Some share about how they felt when starting their careers. A time when failures may have stung a little harder and mistakes seemed bigger than they actually were. In each case, they realized that lessons were learned and these professionals went on to live to fail another day.
They share stories of endurance in which they all made mistakes, but they were never the end of the world. In every case, the lessons they learned ended up sticking with them longer than the consequences of failing. In other words, messing up was worth the experience.
In fact, after a few cycles of failing and learning, most people say they realized that messing up was not as bad as they had originally thought. When starting out our career journeys, failures may appear as big boulders blocking the path to success. But after making it around, or through a few of those obstacles, they said those boulders started to look more like stepping stones.
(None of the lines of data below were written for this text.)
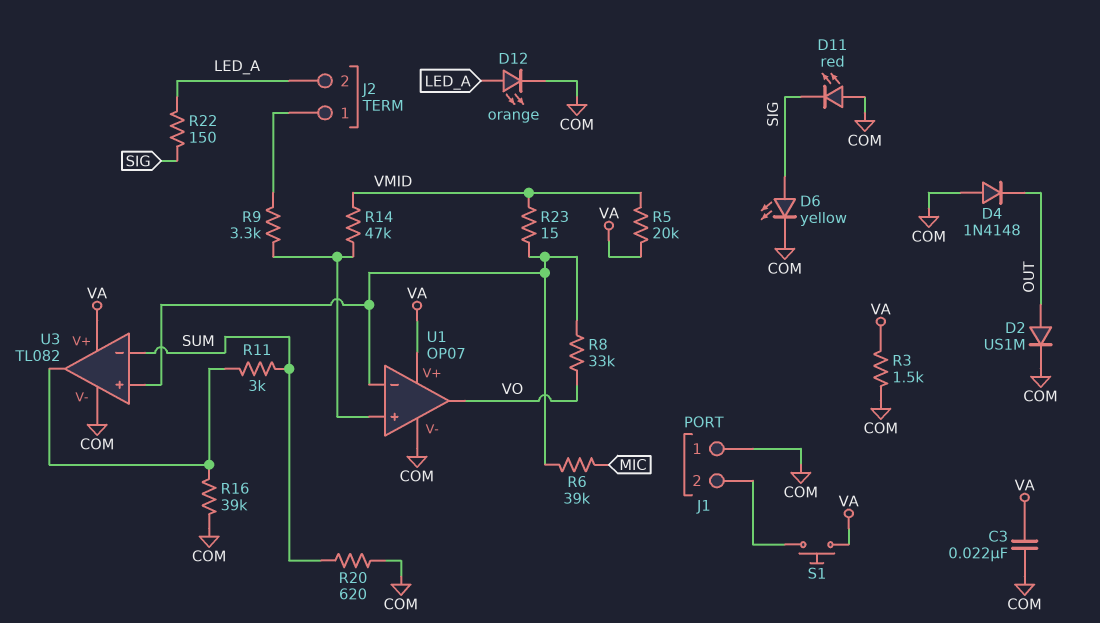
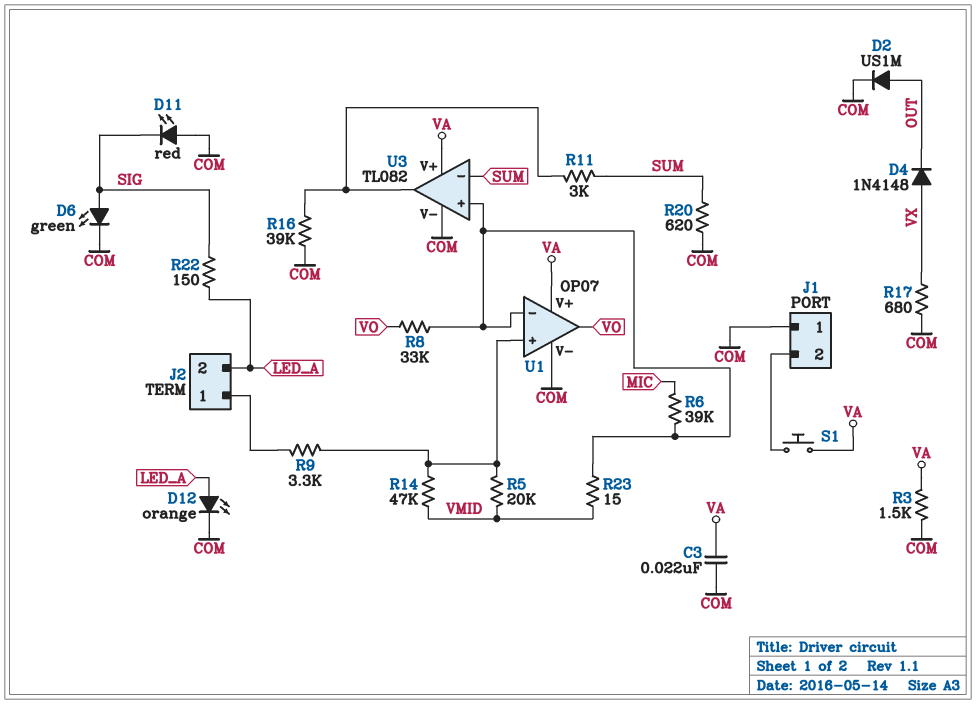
D4: diode 1N4148 (A COM, K OUT) -> diode 1N4148 (A VX, K OUT)
D6: LED yellow (A SIG, K COM) -> LED green (A SIG, K COM)
R5: 20k (VA, VMID) -> 20k (U1/in+, VMID)
R17: none -> 680 (COM, VX)

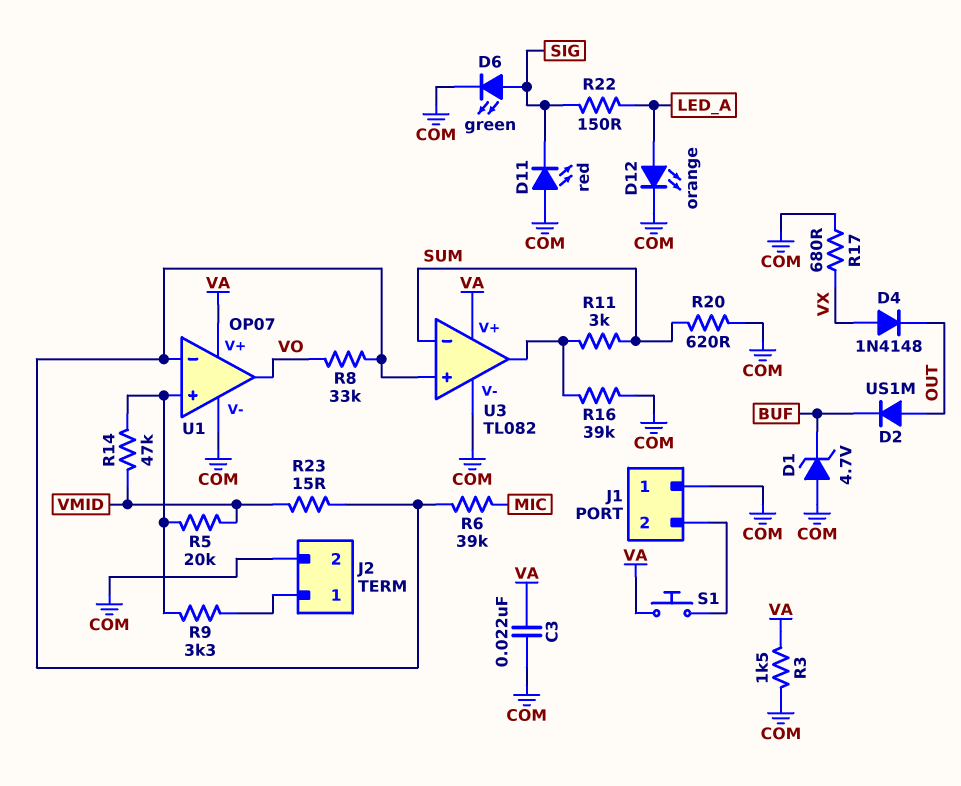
D1: none -> zener 4.7V (A COM, K BUF)
D2: diode US1M (A OUT, K COM) -> diode US1M (A OUT, K BUF)
J2 pin 2: LED_A -> COM

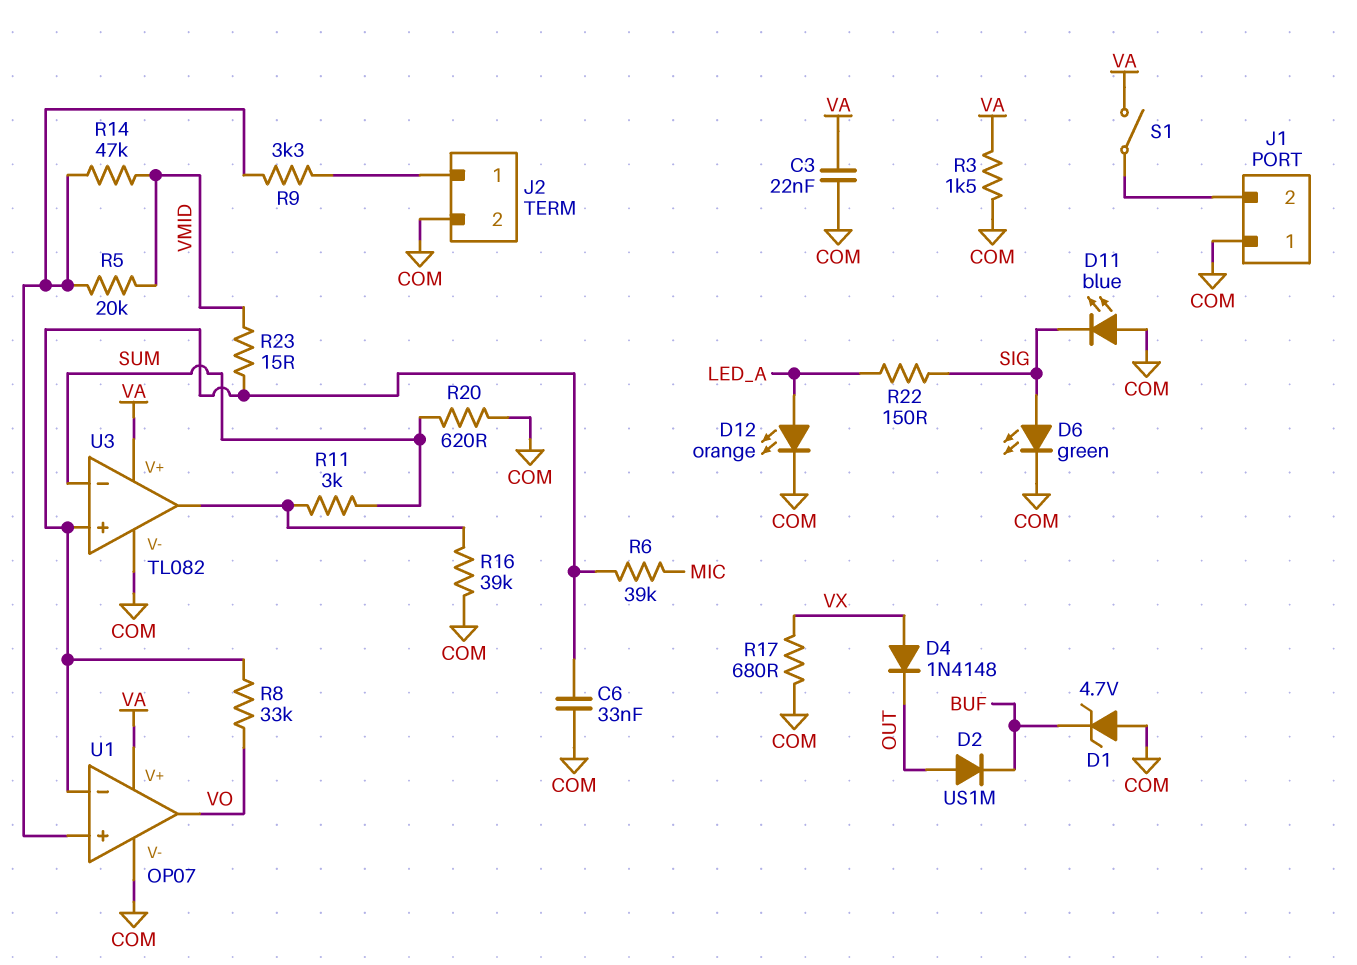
C6: none -> 33nF (COM, U1/in-)
D11: LED red (A COM, K SIG) -> LED blue (A COM, K SIG)
S1: button (J1/2, VA) -> switch (J1/2, VA)

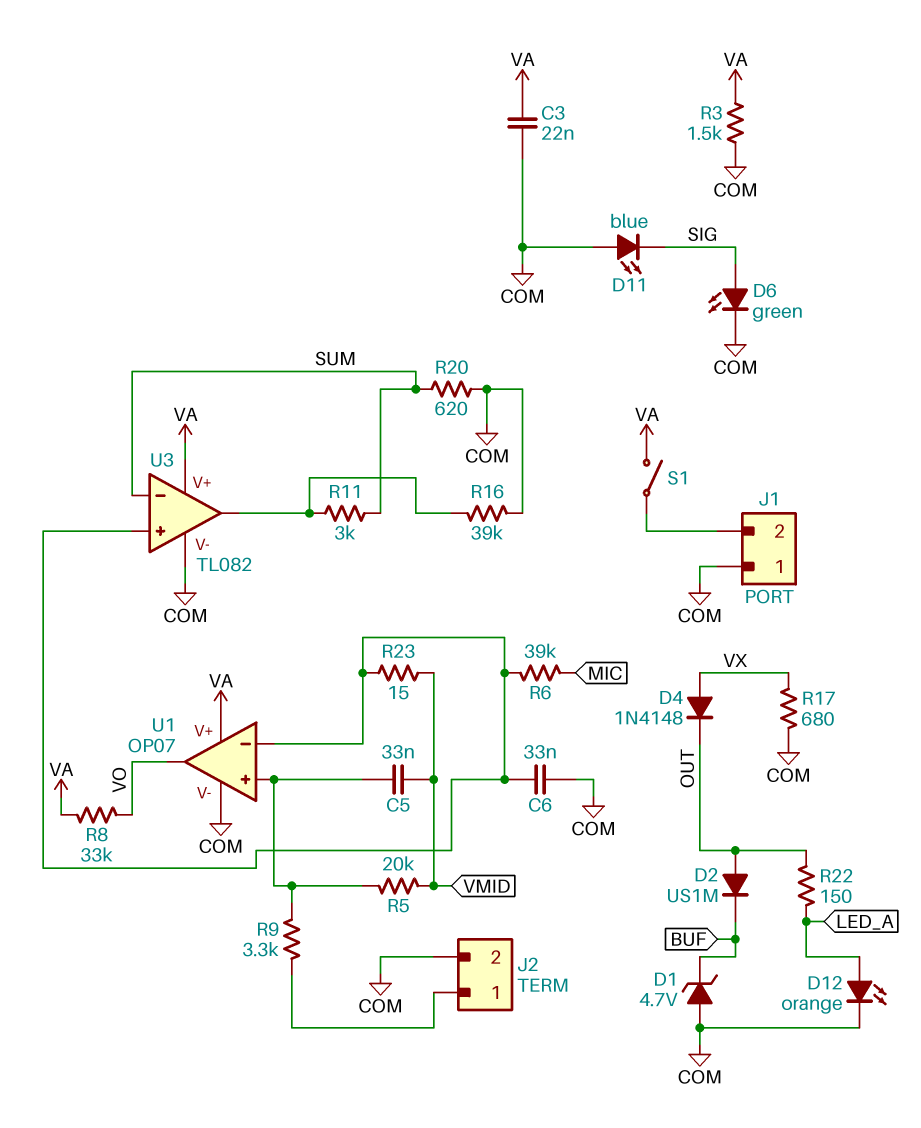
C5: none -> 33nF (U1/in+, VMID)
R8: 33k (U1/in-, VO) -> 33k (VA, VO)
R14: 47k (U1/in+, VMID) -> none
R22: 150 (LED_A, SIG) -> 150 (LED_A, OUT)

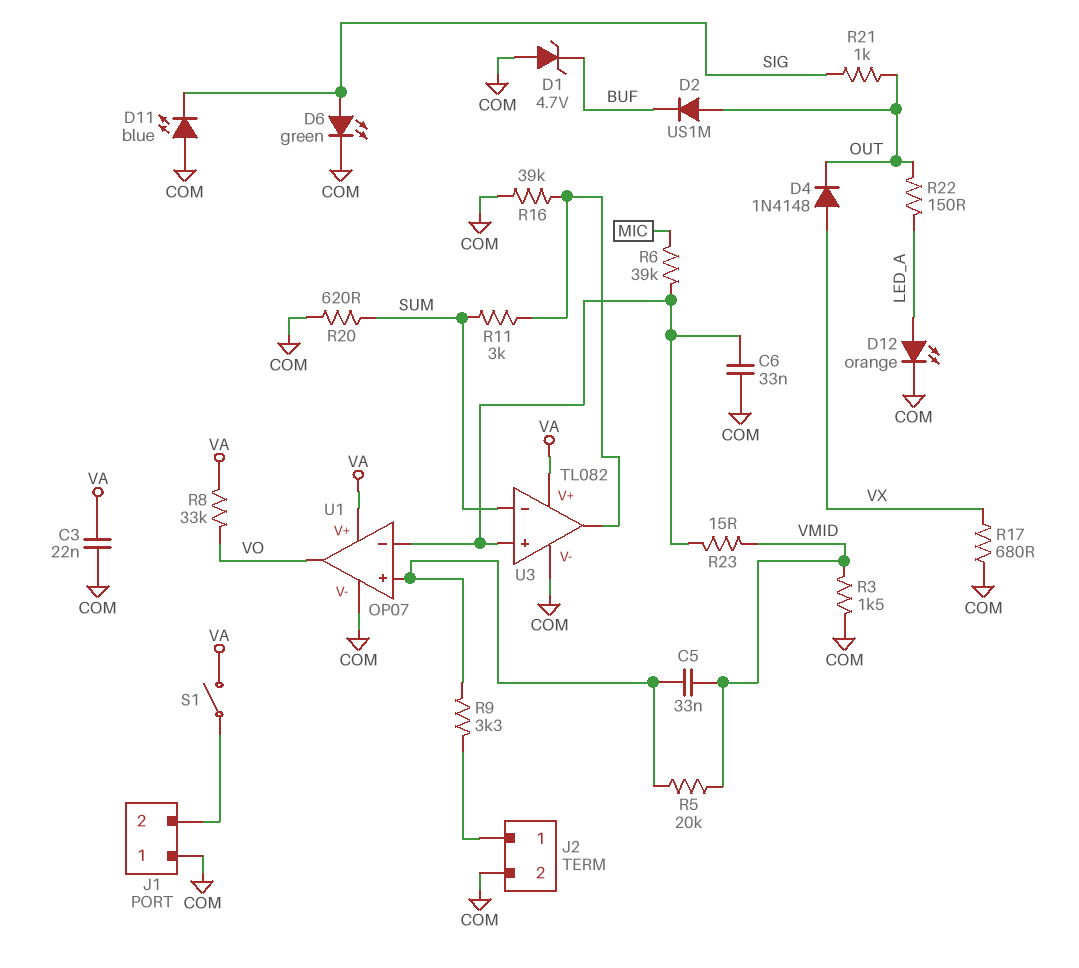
R3: 1.5k (COM, VA) -> 1.5k (COM, VMID)
R21: none -> 1k (OUT, SIG)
The last question of each T4C interview asks guests to consider the advice they would give to their younger selves if they could go back to college and do the whole thing over again but based on the wisdom they have now.
Many give advice like “meet X person sooner” or “study Y in school, because you’ll need it later on.” The messages are framed as things to do, not things to avoid.
The young professionals know, in hindsight, that they were able to meet all the challenges they faced and pass all the tests that were thrown at them in college. Challenges and tests that seemed a lot scarier back then. There was no way to know for sure that everything was going to turn out ok, and they might not have even been sure they were on the right career path to begin with. This contributes to the fear that everyone experiences when taking their first steps — and first missteps — in their career. I’ve absolutely felt it already in my early professional experiences, it sucks.
Still, listening to the stories of so many people who went through it and made it out the other end is comforting. It lets me know that there’s no failure I can’t learn from. It reminds me that I can use challenges as stepping stones to somewhere better. Best of all, it reminds me that I’m on the right path, because this path is completely, wonderfully, chaotically mine and it’s leading somewhere wonderful.
“I would try to live a little more,” said Jennifer Garibay, now a program manager at Google, in her Time4Coffee interview. “I was so stressed about everything… and it’s so understandable.” Her final piece of advice to her college self was to simply enjoy the constant journey of life.
I believe we don’t need time machines to help us fast forward to our future in order to protect ourselves today. As these professionals, young and old, share at the end of their T4C interviews, every experience on our path – good or bad – turns out to be a good one. So, instead of warnings, they give messages of encouragement to their past selves and up and coming professionals, everywhere.
We do actually get to meet our future selves, anyway. One day, we’ll look in the mirror and see them, smiling back at us. They’ll thank us for making the trek, navigating the fear and learning from the rough parts.